REPORTAGE - Jeudi dernier, Samia Ghali l'affirmait en direct sur RMC: elle veut construire des "murs anti-kalachnikov" pour protéger les écoles de son arrondissement; notamment près de la cité La Castellane dans les quartiers nord, où se trouve une école élémentaire. Une idée loin de faire l'unanimité...

"On s'entraîne à la kalachnikov dans les rues de Marseille", déplorait la semaine dernière Samia Ghali sur RMC. "Aujourd'hui, j'en suis même à demander à ce qu'on monte un mur dans une école pour que les balles des kalachnikovs ou des fusils ne se retrouvent pas dans la cour de récréation", faisait aussi savoir la sénatrice-maire des 15ème et 16ème arrondissements de la ville. Près de la cité de La Castellane, dans les quartiers nord, à la Bricarde, les élèves entendent en effet régulièrement des coups de feu.

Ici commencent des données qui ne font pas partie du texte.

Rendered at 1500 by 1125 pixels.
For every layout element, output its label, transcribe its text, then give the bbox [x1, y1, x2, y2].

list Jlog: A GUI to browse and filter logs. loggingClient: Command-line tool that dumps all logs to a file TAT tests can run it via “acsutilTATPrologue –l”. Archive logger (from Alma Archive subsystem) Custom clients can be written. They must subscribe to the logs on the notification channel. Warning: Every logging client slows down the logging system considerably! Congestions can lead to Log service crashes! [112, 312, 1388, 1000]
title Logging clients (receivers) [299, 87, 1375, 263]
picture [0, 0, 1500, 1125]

S'ils ne résonnent pas tous les jours, ils n'en provoquent pas moins la peur pour Mahmoud qui surveille ses trois enfants au plus près. "Il y a du danger dans le quartier, s'inquiète-t-il. J'ai vu récemment, devant ma fenêtre, deux voitures qui se tiraient dessus. Je ne laisse donc pas mes enfants descendre jouer en bas. Il y a du danger..." Alors, construire un haut et long mur pour protéger la cour de l’école, Mounia, une mère de famille, le souhaite vivement.

"Il ne manque plus qu'un mirador..."

"On ne sait jamais... S'il y a une balle perdue ou quoi que ce soit... Cela nous inquiète. C'est rave", admet-elle. Pour autant, à la sortie des classes, cette idée est loin de faire l’unanimité. "Clôturer mes enfants derrière un mur, comme s'ils étaient en prison, ce n'est pas une bonne idée, s'emporte cette mère de famille. Il ne manque plus qu'un mirador et des 'matons' et on y est".

Globalement, la plupart des parents souhaitent que le problème des armes soit réglé directement. C’est ce que répond également l’adjointe à la sécurité Valérie Pozmentier: "Construire un mur revient à accepter un ghetto, une zone de non-droit. La sécurité dans et aux abords des écoles, voilà de quoi il s'agit. C'est pour cela que j'en appelle aux forces de sécurité". En réponse, la mairie vient de débloquer une enveloppe d'urgence de quatre millions d'euros pour les écoles.